▶ Goal of the exercise
According to the thread on dangling pointers, where was all the testing done?

▶ Extract
•••
DEV Community

Calin Baenen
Calin Baenen

Posted on

When does a pointer become dangling in C/C++? | Why isn't this example dangling?

All testing has been done on SoloLearn's C++ playground.

So, I was planning on making a post on a custom pointer datatype, and I was playing around with (raw-)pointers, and I wanted to test something, to see if I could (purposefully) get a pointer to dangle, so I tried something I was certain would work:

int main() {
    int* p;
    {
        int i = 10;
        p = &i;
    }
    std::cout << p;
}
Enter fullscreen mode Exit fullscreen mode

and I was baffled when I saw 10 in the output box.
So, I tried (virtually) the same thing in C:

int main() {
    int* p;
    {
        int i = 10;
        p = &i;
    }
    printf("%d", *p);
}
Enter fullscreen mode Exit fullscreen mode

and I got 10 again.

I thought the conditions for a pointer to become dangling was for the referenced value to leave the current scope. But as it's apparent, even though i (and its value) leaves the scope. (Yes, it is leaving the scope, for anyone who wants to object. This is called a guard-scope, and allows temporary variables to exist.)
So, what are the actual conditions for a pointer to become dangling? And/or why is my example NOT dangling?

Thanks!
Cheers!

Discussion (5)

Collapse
deciduously profile image
Ben Lovy • Edited on

I could be wrong, but I think this is dangling, but you're getting lucky - likely because your program doesn't do anything else. This is still undefined behavior. When i goes out of scope, the compiler is free to reuse that memory location for anything else. However, p is still pointing to the same location. If nothing else has happened to that memory, it's still sitting there unchanged, so your program produces the correct output, but there's nothing in the standard mandating this to be true anymore.

You can see this behavior sometimes when trying to print a variable that hasn't been initialized in your program. You might get something random back, which is just whatever that memory was previously used for. Even though the program that allocated it has called all its destructors and released it to the OS, that doesn't mean it's been overwritten yet, just that it's allowed to be reused if needed.

Collapse
thumbone profile image
Bernd Wechner

Sounds right to me. To add to it, I also am far from sure (C goes back some decades in terms of practical use and experience for me) but it could well be that i and p are both living on a stack, and that the embracing scope of the function main() in this instance remains on the stack until that function returns. Seen another way it may be undefined behaviour but also slightly better than mere chance that you experience it in this example (i.e. that it's reliably reproducible) in part because it's a a very terse example but also possibly because the anonymous scope you'd declared i in may (being anonymous) have the stack life that the enclosing function's scope does. That is assuming C puts variables on the stack at all .... my memory on implementation details is, alas, rather distant ;-)

Collapse
baenencalin profile image
Calin Baenen Author

So, the same as I replied to someone on Twitter who had a pretty similar answer; and as you said by saying I'm "getting lucky": The compiler that SoloLearn was just being merciful in its decision not to provide a segfault?

Collapse
deciduously profile image
Ben Lovy • Edited on

A segfault always comes from the OS, not the compiler, when you hit memory that's "not yours". In this case, the compiler did what you asked, it showed you the memory at that location. I believe the other comment is correct about why this is reproducible, both i and p live in the stack frame allocated for main(), which still exists when the printing happens, so nothing has had a chance to interfere even though you're pointing to a variable that isn't in scope. The memory is still "yours", as in, belongs to the program, even though semantically within your program it's out of scope, so the OS doesn't complain. However, it's not guaranteed to be reproducible, and different compilers are free to handle this in totally different ways.

Collapse
pgradot profile image
Pierre Gradot

Just to confirm the other comment: the pointer is dangling.

It points to a variable that no longer exists.

The address of this variable (which is the value of the pointer) hasn't been reused yet so when you read the memory at this adress, you find the value of your dead variable.

This is (almost) pure coincidence.

This is why dangling pointers (or references) are so complicated to debug: you may observe an invalid behavior only once in a while.
•••
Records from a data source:
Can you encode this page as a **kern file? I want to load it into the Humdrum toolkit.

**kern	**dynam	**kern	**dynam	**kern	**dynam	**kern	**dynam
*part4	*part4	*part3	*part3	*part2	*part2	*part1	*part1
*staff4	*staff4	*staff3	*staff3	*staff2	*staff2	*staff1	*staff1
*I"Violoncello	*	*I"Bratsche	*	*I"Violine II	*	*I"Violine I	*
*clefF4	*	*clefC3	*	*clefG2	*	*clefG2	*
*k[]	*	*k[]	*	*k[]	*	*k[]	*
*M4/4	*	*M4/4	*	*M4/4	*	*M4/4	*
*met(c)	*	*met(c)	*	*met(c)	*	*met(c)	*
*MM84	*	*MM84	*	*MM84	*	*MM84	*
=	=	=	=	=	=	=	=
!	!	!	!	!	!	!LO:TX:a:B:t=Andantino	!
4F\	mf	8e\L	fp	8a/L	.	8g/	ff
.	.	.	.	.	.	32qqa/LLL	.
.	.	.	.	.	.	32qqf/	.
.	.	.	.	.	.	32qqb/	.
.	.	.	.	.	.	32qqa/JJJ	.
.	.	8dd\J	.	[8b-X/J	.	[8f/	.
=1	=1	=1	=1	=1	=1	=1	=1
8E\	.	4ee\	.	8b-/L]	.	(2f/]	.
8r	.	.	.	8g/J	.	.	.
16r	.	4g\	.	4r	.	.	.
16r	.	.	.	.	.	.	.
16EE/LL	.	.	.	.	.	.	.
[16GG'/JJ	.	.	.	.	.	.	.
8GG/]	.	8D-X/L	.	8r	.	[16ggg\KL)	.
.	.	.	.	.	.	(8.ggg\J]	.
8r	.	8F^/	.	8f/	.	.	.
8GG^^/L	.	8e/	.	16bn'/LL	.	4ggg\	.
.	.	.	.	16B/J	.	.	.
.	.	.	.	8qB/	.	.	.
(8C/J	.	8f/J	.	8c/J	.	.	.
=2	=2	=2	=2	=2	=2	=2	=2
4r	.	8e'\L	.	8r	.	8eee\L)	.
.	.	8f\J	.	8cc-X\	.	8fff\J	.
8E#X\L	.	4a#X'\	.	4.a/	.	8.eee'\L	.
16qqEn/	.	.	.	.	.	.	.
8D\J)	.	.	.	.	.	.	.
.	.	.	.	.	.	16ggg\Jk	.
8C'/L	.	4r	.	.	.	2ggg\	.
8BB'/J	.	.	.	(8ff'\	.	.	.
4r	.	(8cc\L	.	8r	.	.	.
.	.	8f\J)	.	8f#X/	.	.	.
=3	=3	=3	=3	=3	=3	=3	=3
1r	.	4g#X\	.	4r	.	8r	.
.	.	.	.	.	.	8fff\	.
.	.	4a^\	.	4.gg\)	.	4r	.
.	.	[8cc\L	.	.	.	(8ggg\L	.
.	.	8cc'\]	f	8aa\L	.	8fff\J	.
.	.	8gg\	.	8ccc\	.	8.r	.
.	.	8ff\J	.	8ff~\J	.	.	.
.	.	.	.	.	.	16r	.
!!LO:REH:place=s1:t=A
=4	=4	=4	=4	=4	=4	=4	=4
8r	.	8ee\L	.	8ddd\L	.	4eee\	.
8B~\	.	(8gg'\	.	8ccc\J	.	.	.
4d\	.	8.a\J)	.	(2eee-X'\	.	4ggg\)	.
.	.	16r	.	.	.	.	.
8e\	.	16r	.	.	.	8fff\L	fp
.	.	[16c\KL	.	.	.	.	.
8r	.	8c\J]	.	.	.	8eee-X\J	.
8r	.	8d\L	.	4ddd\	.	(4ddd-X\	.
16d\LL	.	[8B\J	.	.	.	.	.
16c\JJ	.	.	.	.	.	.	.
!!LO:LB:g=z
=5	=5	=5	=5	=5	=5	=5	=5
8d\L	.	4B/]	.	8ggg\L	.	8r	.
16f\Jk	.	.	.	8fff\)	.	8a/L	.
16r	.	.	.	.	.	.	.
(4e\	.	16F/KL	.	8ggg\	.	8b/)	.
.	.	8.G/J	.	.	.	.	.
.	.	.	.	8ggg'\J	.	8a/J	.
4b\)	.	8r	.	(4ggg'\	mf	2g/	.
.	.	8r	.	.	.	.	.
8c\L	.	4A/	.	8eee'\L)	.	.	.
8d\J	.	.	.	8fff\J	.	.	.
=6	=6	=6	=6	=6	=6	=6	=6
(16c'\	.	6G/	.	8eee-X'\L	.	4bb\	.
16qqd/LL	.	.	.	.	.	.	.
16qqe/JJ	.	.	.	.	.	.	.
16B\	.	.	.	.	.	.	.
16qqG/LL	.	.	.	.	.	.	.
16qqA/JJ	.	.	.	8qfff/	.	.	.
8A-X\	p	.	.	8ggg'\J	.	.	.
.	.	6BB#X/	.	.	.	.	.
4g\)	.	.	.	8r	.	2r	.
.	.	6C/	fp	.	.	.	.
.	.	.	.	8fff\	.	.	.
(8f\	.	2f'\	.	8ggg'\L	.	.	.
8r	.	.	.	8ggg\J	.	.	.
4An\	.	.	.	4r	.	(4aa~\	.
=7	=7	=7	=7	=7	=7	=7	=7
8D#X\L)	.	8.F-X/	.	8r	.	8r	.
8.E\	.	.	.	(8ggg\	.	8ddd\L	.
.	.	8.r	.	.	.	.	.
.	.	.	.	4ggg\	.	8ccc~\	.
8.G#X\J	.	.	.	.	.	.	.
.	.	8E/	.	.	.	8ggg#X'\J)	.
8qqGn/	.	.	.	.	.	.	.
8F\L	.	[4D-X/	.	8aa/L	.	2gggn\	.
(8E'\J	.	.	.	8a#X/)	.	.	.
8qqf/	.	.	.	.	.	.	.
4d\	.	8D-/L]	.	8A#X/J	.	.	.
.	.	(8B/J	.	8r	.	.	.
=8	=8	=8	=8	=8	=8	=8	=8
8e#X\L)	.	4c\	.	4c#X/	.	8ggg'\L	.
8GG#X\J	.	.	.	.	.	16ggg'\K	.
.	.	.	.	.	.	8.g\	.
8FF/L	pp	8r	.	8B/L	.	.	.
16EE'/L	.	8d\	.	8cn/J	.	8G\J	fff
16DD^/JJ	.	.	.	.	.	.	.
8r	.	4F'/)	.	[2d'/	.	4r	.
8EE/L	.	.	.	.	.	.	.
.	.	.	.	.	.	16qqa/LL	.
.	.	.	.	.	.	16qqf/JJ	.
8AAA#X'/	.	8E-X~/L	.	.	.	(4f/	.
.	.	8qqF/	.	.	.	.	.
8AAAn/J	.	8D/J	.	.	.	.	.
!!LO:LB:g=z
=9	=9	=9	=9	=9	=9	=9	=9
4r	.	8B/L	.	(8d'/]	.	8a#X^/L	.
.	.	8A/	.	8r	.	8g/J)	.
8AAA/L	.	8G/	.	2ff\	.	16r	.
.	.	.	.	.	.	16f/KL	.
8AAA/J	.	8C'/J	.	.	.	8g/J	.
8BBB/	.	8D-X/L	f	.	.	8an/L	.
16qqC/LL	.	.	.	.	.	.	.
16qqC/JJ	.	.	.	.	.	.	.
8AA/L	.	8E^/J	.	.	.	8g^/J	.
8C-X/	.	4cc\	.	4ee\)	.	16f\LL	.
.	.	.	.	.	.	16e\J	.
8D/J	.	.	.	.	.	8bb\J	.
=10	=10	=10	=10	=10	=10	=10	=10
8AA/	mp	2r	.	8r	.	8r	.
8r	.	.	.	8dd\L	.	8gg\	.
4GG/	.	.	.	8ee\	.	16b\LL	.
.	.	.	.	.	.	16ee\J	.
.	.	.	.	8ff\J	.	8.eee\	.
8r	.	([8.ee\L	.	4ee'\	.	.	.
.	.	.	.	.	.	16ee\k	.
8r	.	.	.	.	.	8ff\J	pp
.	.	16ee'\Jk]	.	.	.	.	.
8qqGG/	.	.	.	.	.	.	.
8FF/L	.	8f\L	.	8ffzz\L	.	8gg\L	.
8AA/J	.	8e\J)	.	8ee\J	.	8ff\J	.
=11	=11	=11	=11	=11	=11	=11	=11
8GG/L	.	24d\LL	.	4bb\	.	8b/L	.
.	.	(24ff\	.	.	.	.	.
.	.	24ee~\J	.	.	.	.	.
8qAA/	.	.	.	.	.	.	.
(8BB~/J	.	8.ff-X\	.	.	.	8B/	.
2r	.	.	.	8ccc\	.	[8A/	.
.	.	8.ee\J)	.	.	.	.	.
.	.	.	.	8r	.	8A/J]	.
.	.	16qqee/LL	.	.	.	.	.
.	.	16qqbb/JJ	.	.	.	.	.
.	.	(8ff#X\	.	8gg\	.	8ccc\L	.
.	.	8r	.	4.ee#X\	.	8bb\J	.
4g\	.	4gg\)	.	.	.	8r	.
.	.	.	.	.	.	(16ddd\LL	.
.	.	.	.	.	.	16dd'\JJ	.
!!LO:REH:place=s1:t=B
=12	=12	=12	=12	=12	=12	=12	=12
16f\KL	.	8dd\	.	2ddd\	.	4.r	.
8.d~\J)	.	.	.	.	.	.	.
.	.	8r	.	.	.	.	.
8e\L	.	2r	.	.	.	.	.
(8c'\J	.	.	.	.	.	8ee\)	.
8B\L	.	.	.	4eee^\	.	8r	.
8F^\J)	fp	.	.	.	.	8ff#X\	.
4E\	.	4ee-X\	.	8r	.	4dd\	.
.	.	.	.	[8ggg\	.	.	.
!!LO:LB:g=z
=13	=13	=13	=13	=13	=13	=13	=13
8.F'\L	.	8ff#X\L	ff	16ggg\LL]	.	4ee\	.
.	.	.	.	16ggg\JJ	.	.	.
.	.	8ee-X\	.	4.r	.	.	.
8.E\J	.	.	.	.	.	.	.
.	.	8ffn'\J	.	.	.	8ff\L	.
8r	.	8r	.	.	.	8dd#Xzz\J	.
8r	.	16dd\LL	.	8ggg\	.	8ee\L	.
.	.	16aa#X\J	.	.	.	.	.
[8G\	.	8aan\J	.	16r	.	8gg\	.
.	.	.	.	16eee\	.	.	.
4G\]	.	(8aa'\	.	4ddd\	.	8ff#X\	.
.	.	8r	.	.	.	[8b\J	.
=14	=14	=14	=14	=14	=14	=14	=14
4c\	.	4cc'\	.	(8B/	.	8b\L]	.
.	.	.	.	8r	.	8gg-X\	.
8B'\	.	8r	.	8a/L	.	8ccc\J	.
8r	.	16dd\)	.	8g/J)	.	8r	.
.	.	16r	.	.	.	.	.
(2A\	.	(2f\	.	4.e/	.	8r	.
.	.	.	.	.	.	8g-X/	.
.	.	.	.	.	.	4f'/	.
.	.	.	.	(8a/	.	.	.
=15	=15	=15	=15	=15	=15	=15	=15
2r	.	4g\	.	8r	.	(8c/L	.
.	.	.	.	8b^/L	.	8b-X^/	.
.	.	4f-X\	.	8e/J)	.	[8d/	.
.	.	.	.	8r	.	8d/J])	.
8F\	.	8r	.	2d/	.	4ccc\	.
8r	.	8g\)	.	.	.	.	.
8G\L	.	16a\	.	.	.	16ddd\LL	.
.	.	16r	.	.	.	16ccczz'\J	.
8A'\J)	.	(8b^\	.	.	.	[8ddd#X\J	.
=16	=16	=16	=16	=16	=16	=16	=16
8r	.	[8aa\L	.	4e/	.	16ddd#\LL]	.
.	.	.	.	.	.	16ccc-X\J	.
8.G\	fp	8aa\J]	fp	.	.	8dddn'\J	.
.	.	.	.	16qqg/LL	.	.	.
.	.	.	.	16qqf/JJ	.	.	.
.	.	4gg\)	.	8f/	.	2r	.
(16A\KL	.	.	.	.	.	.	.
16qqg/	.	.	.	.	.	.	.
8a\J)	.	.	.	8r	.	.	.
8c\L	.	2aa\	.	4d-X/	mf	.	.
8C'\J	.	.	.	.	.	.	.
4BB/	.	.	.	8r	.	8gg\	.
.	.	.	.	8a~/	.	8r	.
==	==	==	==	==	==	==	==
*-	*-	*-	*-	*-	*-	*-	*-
•••
▶ Response box
On SoloLearn's C++ playground.